Significance Vascular diseases remain a major health burden, and AAAs lack effective medical therapy. We demonstrate a seminal role for APLN in AAA pathogenesis based on loss-of-function and gain-of-function approaches and included human vascular SMCs and AA tissue obtained from patients. We identified NEP as a dominant inactivating enzyme for native APLN-17. This allowed us to design and synthesize a stable and bioactive APLN analog resistant to NEP degradation that showed profound therapeutic effects against AAA. Our study clearly defines the APLN pathway as a central node in the pathogenesis of AAA and elucidate a therapeutic strategy of enhancing the APLN pathway by using a stable APLN analog to treat AAA. Abdominal aortic aneurysm (AAA) remains the second most frequent vascular disease with high mortality but has no approved medical therapy. We investigated the direct role of apelin (APLN) in AAA and identified a unique approach to enhance APLN action as a therapeutic intervention for this disease. Loss of APLN potentiated angiotensin II (Ang II)-induced AAA formation, aortic rupture, and reduced survival. Formation of AAA was driven by increased smooth muscle cell (SMC) apoptosis and oxidative stress in Apln−/y aorta and in APLN-deficient cultured murine and human aortic SMCs. Ang II-induced myogenic response and hypertension were greater in Apln−/y mice, however, an equivalent hypertension induced by phenylephrine, an α-adrenergic agonist, did not cause AAA or rupture in Apln−/y mice.

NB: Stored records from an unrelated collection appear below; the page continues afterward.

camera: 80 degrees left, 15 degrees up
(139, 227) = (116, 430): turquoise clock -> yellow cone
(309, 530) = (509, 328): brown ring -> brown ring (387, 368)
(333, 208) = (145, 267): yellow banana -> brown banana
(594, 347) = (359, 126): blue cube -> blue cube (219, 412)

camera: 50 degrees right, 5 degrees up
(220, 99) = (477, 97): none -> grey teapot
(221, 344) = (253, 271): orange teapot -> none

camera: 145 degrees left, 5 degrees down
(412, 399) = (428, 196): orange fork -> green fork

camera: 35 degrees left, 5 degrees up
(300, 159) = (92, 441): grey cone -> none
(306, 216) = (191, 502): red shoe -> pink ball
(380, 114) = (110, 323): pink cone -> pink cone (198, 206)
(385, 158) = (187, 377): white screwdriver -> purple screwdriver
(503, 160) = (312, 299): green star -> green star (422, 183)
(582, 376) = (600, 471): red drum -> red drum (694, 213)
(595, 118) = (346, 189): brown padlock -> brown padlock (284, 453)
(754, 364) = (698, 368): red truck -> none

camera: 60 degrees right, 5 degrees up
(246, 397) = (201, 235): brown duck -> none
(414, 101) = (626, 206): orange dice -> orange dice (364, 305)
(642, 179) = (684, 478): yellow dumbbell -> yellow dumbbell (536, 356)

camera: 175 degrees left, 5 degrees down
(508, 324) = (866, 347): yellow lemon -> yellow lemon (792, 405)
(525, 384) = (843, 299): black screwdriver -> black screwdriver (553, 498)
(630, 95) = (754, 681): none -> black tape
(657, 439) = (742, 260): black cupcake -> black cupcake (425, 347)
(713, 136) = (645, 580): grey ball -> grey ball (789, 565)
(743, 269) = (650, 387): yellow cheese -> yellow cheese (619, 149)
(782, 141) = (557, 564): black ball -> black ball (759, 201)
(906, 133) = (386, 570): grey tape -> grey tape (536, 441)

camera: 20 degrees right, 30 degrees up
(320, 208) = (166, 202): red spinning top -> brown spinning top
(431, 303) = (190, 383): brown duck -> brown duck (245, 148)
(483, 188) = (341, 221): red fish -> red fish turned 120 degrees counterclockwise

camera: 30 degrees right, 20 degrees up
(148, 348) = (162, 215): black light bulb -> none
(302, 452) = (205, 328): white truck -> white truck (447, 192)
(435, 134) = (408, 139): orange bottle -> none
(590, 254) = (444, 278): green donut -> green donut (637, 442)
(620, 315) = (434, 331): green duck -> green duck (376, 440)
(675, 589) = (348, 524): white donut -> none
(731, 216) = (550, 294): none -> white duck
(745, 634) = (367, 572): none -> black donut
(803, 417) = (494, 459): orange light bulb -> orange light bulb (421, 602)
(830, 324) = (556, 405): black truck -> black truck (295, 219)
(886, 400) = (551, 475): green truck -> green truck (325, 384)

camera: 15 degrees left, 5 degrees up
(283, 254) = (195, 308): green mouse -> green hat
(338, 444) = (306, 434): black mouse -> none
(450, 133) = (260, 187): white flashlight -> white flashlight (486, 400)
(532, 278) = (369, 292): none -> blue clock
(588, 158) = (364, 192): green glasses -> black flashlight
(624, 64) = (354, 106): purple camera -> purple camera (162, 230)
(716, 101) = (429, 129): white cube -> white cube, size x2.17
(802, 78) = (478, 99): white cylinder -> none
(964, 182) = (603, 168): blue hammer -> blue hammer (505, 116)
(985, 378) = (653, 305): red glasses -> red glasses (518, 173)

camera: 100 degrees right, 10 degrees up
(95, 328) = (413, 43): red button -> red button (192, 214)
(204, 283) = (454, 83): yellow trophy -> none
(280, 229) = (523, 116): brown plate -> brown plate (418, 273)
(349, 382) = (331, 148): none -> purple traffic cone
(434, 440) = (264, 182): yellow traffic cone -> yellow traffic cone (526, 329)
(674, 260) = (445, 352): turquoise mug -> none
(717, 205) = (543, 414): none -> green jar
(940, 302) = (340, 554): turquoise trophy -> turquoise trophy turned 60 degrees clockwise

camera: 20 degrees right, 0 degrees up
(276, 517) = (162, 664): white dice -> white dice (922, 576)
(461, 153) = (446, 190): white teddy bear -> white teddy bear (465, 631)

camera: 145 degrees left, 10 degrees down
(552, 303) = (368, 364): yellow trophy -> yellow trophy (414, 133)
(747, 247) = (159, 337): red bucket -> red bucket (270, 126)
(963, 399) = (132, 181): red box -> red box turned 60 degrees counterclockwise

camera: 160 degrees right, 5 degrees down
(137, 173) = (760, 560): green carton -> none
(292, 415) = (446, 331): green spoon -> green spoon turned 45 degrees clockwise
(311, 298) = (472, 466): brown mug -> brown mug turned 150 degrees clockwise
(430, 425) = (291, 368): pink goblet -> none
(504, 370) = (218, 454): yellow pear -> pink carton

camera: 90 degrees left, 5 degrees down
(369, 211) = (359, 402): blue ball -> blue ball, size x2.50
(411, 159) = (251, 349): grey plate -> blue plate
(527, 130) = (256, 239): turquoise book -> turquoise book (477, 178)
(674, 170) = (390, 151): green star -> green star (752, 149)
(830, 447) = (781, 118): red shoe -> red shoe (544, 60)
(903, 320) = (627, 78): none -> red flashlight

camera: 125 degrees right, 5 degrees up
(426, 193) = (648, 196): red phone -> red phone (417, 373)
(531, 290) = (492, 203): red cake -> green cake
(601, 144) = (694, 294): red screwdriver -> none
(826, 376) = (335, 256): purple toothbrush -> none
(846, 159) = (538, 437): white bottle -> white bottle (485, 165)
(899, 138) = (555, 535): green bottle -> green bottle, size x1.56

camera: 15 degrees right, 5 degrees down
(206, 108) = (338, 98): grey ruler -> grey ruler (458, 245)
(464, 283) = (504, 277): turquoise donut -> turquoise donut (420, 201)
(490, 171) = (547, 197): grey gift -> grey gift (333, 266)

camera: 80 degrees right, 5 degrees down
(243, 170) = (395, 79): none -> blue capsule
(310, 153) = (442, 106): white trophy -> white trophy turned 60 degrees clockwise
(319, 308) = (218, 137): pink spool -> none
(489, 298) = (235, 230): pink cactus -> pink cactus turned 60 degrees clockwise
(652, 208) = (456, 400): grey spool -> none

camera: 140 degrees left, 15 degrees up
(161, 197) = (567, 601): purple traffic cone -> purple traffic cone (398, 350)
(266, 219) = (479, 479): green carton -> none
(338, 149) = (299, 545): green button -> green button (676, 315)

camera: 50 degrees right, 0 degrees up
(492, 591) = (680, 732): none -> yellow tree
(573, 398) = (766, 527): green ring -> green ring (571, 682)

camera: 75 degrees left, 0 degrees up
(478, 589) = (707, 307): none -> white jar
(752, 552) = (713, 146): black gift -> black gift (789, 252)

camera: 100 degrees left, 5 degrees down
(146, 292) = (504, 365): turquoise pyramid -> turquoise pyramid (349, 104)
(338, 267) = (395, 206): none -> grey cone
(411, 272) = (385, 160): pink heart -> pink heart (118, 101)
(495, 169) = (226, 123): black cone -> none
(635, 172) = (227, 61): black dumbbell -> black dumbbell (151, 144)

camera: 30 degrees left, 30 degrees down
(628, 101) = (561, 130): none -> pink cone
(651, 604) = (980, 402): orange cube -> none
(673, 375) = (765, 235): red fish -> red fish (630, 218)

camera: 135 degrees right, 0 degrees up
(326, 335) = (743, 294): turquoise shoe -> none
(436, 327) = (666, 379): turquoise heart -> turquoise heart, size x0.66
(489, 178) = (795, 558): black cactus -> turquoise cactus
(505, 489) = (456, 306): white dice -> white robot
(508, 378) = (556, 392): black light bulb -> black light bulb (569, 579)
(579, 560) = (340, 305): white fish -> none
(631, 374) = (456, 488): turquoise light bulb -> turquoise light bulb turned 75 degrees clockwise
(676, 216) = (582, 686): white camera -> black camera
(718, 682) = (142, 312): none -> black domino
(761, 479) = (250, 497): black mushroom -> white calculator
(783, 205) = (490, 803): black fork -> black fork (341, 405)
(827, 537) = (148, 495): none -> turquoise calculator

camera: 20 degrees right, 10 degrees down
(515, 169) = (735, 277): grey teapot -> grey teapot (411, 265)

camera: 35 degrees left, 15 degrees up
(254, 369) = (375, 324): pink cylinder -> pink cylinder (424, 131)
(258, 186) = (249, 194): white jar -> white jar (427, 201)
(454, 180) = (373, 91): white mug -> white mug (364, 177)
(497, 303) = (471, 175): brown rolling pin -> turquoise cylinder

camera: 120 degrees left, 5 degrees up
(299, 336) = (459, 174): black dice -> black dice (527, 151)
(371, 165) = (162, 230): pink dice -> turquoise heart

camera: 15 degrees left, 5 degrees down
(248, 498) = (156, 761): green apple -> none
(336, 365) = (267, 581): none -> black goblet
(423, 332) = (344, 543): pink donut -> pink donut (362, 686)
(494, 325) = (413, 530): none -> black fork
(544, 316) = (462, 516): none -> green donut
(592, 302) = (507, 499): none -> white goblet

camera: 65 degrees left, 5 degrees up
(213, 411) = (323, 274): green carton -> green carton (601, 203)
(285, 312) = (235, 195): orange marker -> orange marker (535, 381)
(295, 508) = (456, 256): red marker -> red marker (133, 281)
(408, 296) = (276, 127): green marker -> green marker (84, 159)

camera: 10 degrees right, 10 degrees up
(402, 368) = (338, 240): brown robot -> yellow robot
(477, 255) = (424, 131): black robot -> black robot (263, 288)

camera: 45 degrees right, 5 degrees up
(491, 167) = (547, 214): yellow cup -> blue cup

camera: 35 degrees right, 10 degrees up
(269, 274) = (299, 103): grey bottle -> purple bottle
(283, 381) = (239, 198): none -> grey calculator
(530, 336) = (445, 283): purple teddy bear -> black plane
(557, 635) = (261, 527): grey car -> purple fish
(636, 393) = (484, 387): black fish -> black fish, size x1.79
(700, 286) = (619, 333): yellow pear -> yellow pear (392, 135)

We further identified Ang converting enzyme 2 (ACE2), the major negative regulator of the renin-Ang system (RAS), as an important target of APLN action in the vasculature. Using a combination of genetic, pharmacological, and modeling approaches, we identified neutral endopeptidase (NEP) that is up-regulated in human AAA tissue as a major enzyme that metabolizes and inactivates APLN-17 peptide. We designed and synthesized a potent APLN-17 analog, APLN-NMeLeu9-A2, that is resistant to NEP cleavage. This stable APLN analog ameliorated Ang II-mediated adverse aortic remodeling and AAA formation in an established model of AAA, high-fat diet (HFD) in Ldlr−/− mice. Our findings define a critical role of APLN in AAA formation through induction of ACE2 and protection of vascular SMCs, whereas stable APLN analogs provide an effective therapy for vascular diseases.